- **What is being asked**
Return all lines below containing the word "Viña".

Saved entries
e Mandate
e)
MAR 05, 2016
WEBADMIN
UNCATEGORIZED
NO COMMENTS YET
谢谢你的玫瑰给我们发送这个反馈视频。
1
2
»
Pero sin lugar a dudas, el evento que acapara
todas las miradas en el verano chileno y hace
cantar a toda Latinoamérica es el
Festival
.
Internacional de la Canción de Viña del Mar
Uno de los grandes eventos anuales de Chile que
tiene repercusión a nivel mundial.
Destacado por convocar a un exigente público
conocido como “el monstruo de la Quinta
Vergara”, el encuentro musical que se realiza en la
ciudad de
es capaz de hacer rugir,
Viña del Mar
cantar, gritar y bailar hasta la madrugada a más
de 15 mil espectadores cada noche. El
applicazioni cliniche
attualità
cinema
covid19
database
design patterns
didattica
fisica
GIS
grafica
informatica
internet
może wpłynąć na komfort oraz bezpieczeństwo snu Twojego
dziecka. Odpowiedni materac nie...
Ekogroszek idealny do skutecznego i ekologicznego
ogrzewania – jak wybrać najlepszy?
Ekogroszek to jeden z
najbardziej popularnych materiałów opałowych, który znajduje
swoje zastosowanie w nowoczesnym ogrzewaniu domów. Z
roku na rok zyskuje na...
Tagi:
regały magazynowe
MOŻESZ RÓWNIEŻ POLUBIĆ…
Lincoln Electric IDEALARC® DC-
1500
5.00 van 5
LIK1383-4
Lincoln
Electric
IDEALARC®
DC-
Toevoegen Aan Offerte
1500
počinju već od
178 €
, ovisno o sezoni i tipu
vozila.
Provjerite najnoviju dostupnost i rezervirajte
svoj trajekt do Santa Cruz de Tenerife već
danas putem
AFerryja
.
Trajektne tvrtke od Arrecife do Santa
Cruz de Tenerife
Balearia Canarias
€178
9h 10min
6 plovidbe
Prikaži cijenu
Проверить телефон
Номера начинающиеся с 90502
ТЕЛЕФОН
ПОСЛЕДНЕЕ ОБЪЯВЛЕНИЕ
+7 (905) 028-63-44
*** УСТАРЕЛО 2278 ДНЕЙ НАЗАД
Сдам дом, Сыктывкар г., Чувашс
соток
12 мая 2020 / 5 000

==

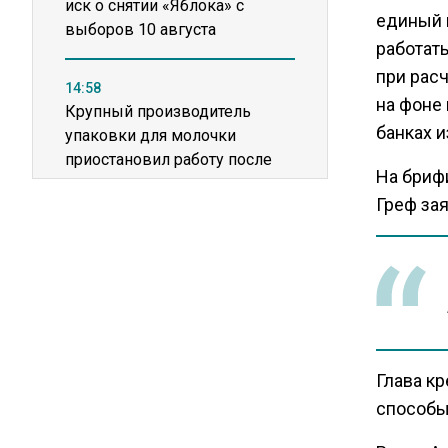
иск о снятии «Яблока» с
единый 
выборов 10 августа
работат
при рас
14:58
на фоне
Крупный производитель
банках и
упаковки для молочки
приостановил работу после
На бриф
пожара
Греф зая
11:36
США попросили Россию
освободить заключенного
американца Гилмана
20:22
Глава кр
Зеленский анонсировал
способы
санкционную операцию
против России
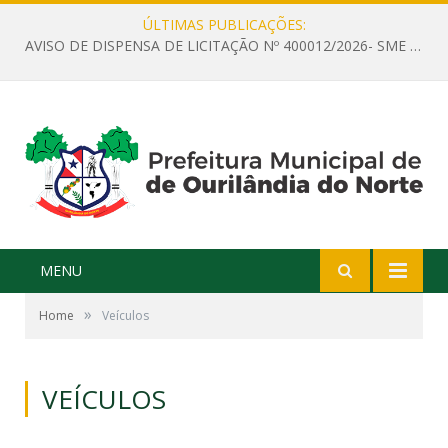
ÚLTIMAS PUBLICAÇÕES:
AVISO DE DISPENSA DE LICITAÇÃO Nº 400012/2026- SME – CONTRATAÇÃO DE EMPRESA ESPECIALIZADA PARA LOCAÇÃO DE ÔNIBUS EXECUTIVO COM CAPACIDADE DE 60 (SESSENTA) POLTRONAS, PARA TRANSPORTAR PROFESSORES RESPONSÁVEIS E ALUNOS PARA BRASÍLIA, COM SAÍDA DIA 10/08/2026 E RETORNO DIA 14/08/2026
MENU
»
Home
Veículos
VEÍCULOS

- **Problem solution**
Internacional de la Canción de Viña del Mar
Viña del Mar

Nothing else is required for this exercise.